The last year and a half has been hard for me. And, it's not easy to admit that. It's difficult to say that you've struggled, and that you have to fight your demons every single day.
What are your demons? I know you have them, because we all do. I too easily slip into a state of pessimism, and I often struggle to look on the bright side of life. I hide behind a mask of excessive sarcasm, deflecting how I actually feel with one snarky comment or another. I use my defenses, and I don't let people in easily. As a result, I take it out on the one or maybe two people who get to see the real version of myself. It's not right.
I know how to push through physical pain - 16 years of gymnastics teaches you that well. In fact, physical pain is my comfort zone. Persisting through injury is all too familiar. A tough workout makes me feel better. Achy muscles are welcome.
But emotional pain? That's a different story. I was thrown into a whirlwind of confusion and change - and it overwhelmed me. I lost the sport that had been my life for as long as I could remember. I graduated, and for the first time in my life didn't have the next step laid out in front of me. I no longer spent every single day with my teammates. I realized I didn't actually know how to make friends outside of the gym. I was lonely, sad, angry, and confused.
For the last year and half, I have struggled to come to terms with these transitions. They got the best of me, and I didn't realize just how much until recently .
It took a friend showing me what I looked like from her perspective to wake me up. What from my perspective was a 'poor me, nothing makes sense, nothing matters, I have no friends, I don't know what I'm going to do with my life' monologue, was attempt after attempt to make me feel better, to help me look on the bright side...and to watch me refuse help.
If I want anything to change, I myself have to make a change. Duh. But, I didn't see it. I didn't see that I refused to let the good in. I didn't see optimism when it was offered. What may have seemed like my normal, sarcastic personality, was in fact bottled up negativity and low self-esteem. I didn't see what effect this had on the people I care about, but I do now.

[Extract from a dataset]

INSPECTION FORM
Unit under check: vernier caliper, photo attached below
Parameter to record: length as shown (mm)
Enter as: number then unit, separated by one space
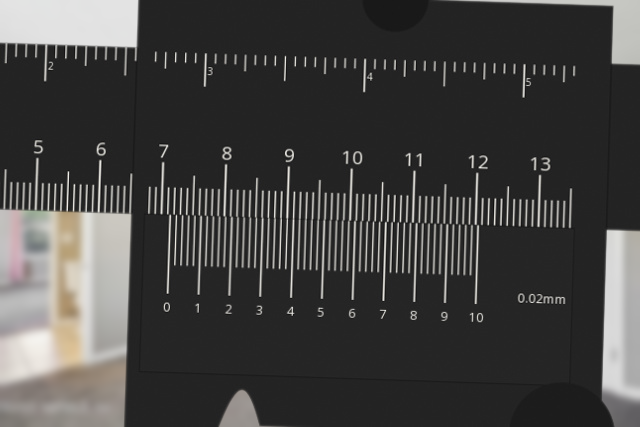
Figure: 71.4 mm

I am certainly not the same person I was two years ago. A lot has changed. Some people have left my life, and others have entered. I don't get to do gymnastics anymore, but I get to pass my knowledge and love of the sport on to the kids I coach. I have a plan set to go back to school, I did my own taxes for the first time (thanks for the help, Dad!), and I am finally looking for a positive balance in my life.

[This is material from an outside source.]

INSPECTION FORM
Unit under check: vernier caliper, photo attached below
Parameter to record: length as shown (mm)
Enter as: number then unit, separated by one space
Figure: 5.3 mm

The last year and a half has been hard. But I've had my wake up call, and maybe this is yours. It's okay to be sad, and to feel lonely sometimes. We're both still figuring out what the next steps are, but the days of sitting idly and waiting for the world to change are over.
It's time to take back control of our lives. It's time to stop letting the negativity win. If we want the sun to shine, we'll have to open up our curtains and let it in.
I didn't see all this before, but I do now, and you will too. Our future is in our hands.